2005: um ano que já começa com muitas lutas

O ensino público vive uma grave crise financeira. Lula, em dois anos de mandato, cortou mais de R$ 1 bilhão do Orçamento da educação. Nas universidades faltam professores, servidores e assistência estudantil. Nas particulares, a qualidade está cada vez mais submetida aos lucros dos empresários. Mas os estudantes não estão parados. Explodem por todo o país mobilizações em defesa da qualidade de ensino e contra a mercantilização.

Na Bahia, diante do total sucateamento da Universidade do Estado da Bahia (UESB), os estudantes são protagonistas de importantes mobilizações, que se enfrentam com o governador Paulo Souto (PFL).

Os estudantes da Unesp de Ourinhos, no noroeste paulista, cansados de estudar amontoados, deflagraram uma greve por tempo indeterminado. Exigem ampliação dos laboratórios e da biblioteca, lutam contra a falta de professores e reivindicam um campus próprio.

Na Fundação Santo André (SP), estão acontecendo assembléias diárias com mais de 200 estudantes, para organizar a luta contra as salas superlotadas e a demissão de dez professores. Mais de 300 alunos fecharam uma avenida por uma hora em protesto contra o fechamento de 12 turmas e contra a prefeitura petista.
________________________________________
Tarefa a realizar: Transcreva integralmente o texto acima sobre as mobilizações estudantis de 2005, sem alterar nenhuma palavra ou sinal. Os registros a seguir vêm de uma fonte diferente da do texto.
________________________________________
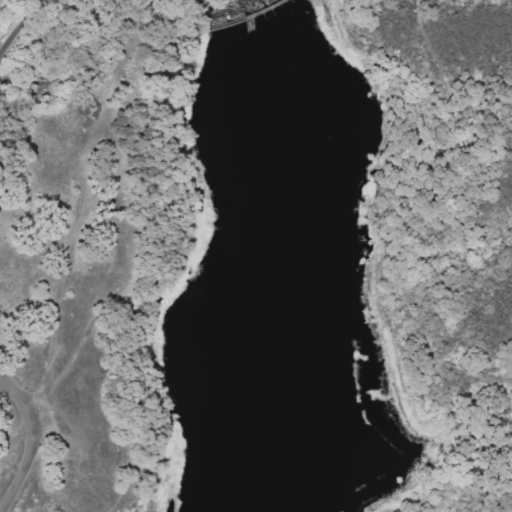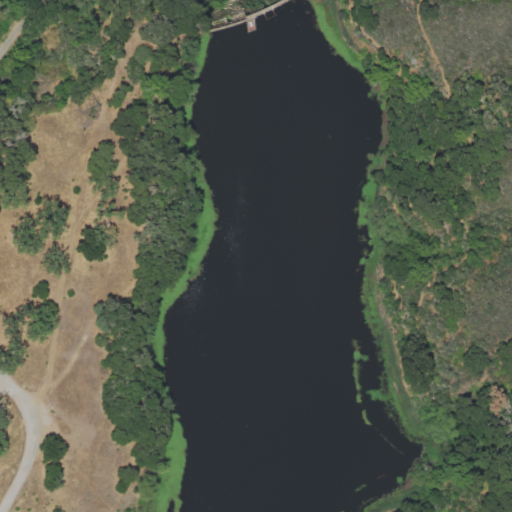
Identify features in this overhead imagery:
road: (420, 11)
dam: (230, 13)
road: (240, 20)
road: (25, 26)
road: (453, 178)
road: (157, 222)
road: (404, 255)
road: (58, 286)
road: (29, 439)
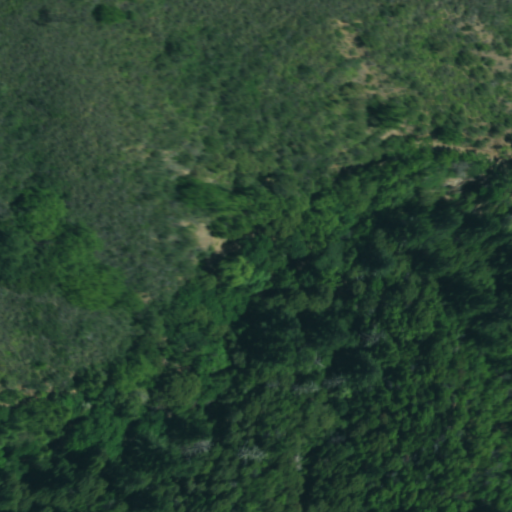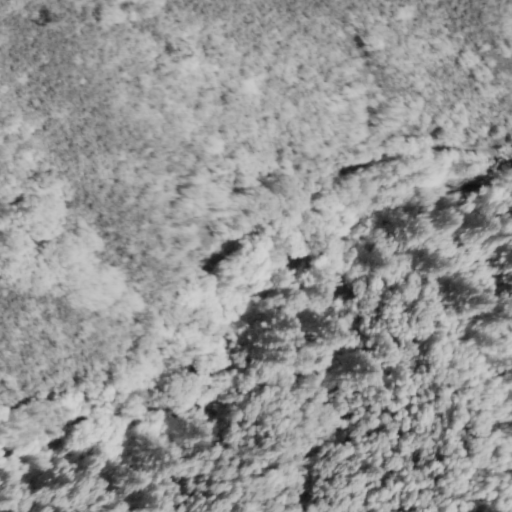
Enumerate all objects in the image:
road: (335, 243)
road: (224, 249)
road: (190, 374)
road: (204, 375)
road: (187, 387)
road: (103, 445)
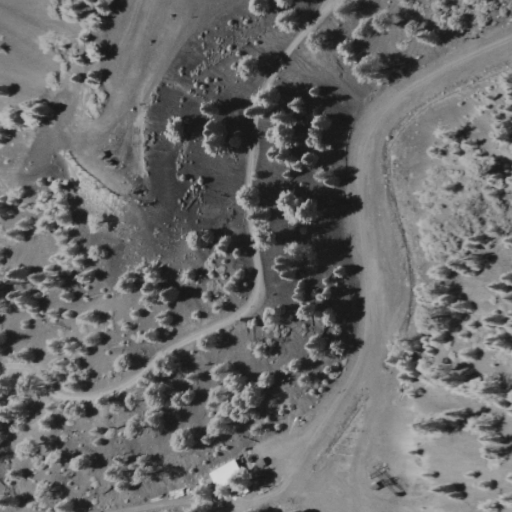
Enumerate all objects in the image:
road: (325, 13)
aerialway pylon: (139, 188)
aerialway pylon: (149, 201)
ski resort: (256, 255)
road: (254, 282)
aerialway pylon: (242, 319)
________________________________________
Resposta escrita:
2005: um ano que já começa com muitas lutas

O ensino público vive uma grave crise financeira. Lula, em dois anos de mandato, cortou mais de R$ 1 bilhão do Orçamento da educação. Nas universidades faltam professores, servidores e assistência estudantil. Nas particulares, a qualidade está cada vez mais submetida aos lucros dos empresários. Mas os estudantes não estão parados. Explodem por todo o país mobilizações em defesa da qualidade de ensino e contra a mercantilização.

Na Bahia, diante do total sucateamento da Universidade do Estado da Bahia (UESB), os estudantes são protagonistas de importantes mobilizações, que se enfrentam com o governador Paulo Souto (PFL).

Os estudantes da Unesp de Ourinhos, no noroeste paulista, cansados de estudar amontoados, deflagraram uma greve por tempo indeterminado. Exigem ampliação dos laboratórios e da biblioteca, lutam contra a falta de professores e reivindicam um campus próprio.

Na Fundação Santo André (SP), estão acontecendo assembléias diárias com mais de 200 estudantes, para organizar a luta contra as salas superlotadas e a demissão de dez professores. Mais de 300 alunos fecharam uma avenida por uma hora em protesto contra o fechamento de 12 turmas e contra a prefeitura petista.